There are many details.

//How many GPU s does it take to get a pod? This requires adding up the container quotas in the pod.
func GetPodGPUCount(pod *v1.Pod) (count int) {
    for _, c := range pod.Spec.Containers {
        limit, ok := c.Resources.Limits[NVIDIAGPUResourceName]
        l, okay := limit.AsInt64()
        if !ok || !okay {
            continue
        }
        count += int(l)
    }

    glog.Infof("Pod [%s] need GPU [%d]", pod.GetName(), count)

    return
}

//To get the idle GPU of the node, you need to subtract the allocatable from the applied one.
func GetNodeFreeGPU(nodeInfo *cache.NodeInfo) int {
    if nodeInfo == nil {
        return 0
    }

    allocatable, ok := nodeInfo.AllocatableResource().ScalarResources[NVIDIAGPUResourceName]
    if !ok {
        glog.Errorf("can't fetch allocatable GPU : %v", nodeInfo)
        return 0
    }
    glog.Infof("node [%s] allocatable GPU [%d]", nodeInfo.Node().Name, allocatable)

    requested, ok := nodeInfo.RequestedResource().ScalarResources[NVIDIAGPUResourceName]
    if !ok {
        //glog.Errorf("can't fetch requested GPU : %v", nodeInfo)
        //return 0
        requested = 0
    }
    glog.Infof("node [%s] requested GPU [%d]", nodeInfo.Node().Name, requested)

    available := allocatable - requested

    glog.Infof("available node [%s] GPU : [%d]", nodeInfo.Node().Name, available)

    return int(available)
}

//The key point here is to subtract the total number of task pod s captured in annotations from the batch pod that has been assume d, which is what is really needed.
func CheckResourceIsEnough(pod *v1.Pod, nodes []*v1.Node, cachedNodeInfoMap map[string]*cache.NodeInfo, batchCache TaskCache) (bool, error) {
    //if is not batch pod, return true,nil
    if !IsBatch(pod) {
        glog.Infof("pod %s is not batch pod", pod.GetName())
        return true, nil
    }

    //shoud not use metadata, need use metadata - ready pod num in batch cache
    _, podNum := GetPodBathMeta(pod)
    podNum -= batchCache.GetTaskAssumedPodNum(pod)

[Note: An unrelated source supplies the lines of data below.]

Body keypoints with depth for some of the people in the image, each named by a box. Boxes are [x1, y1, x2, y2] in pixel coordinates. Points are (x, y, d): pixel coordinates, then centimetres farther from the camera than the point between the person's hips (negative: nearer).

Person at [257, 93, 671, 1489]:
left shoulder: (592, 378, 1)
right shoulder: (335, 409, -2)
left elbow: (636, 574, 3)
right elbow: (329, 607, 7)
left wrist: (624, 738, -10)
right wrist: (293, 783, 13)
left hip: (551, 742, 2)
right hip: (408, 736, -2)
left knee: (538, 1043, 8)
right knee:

    everyPodNeedsGPU := GetPodGPUCount(pod)
    if everyPodNeedsGPU == 0 {
        glog.Infof("pod %s require 0 GPU", pod.GetName())
        return true, nil
    }

    // TODO maybe check nodes[1:], node[0] already allocate a pod, CPU and other metric may reach limit
    for _, node := range nodes {
        nodeInfo, ok := cachedNodeInfoMap[node.Name]
        if !ok {
            continue
        }
        nodeFree := GetNodeFreeGPU(nodeInfo)
        podNum -= nodeFree / everyPodNeedsGPU
        glog.Infof("pod: [%s] node: [%s] podNum [%d] nodeFree [%d] podNeed [%d]", pod.GetName(), node.Name, podNum, nodeFree, everyPodNeedsGPU)
        if podNum <= 0 {
            return true, nil
        }
    }

    return false, fmt.Errorf("BatchResourceNotEnough : pod name is %s", pod.GetName())
}

//Is it batch pod?
func IsBatch(pod *v1.Pod) bool {
    g, n := GetPodBathMeta(pod)
    if g == "" || n == 0 {
        glog.Infof("The pod's group name is empty string,pod name is %v.", pod.GetName())
        return false
    }
    return true
}

On the Use and Discovery of GPU

Resource bundle

This includes docker nv-docker GPU-device plugin
install.sh...

/etc/docker/daemon.json

[root@compute-gpu006 ~]# cat /etc/docker/daemon.json
{
    "default-runtime":"nvidia",
    "runtimes": {
        "nvidia": {
            "path": "/usr/bin/nvidia-container-runtime",
            "runtimeArgs": []
        }
    }
}

kubectl describe node xxx:

Capacity:
 cpu:                72
 ephemeral-storage:  222779Mi
 hugepages-1Gi:      0
 hugepages-2Mi:      2Gi
 memory:             791014684Ki
 nvidia.com/gpu:     2                # Here you can see the GPU.
 pods:               110
Allocatable:
 cpu:                72
 ephemeral-storage:  210240641086
 hugepages-1Gi:      0
 hugepages-2Mi:      2Gi
 memory:             788815132Ki
 nvidia.com/gpu:     2
 pods:               110

summary

The design of the original scheduler is pod one by one, so the development of this function is very difficult and difficult, but it needs to find an elegant solution.
Reasonable architecture is more troublesome. I have thought for a long time about the implementation of this less intrusive scheme. Welcome to discuss it together.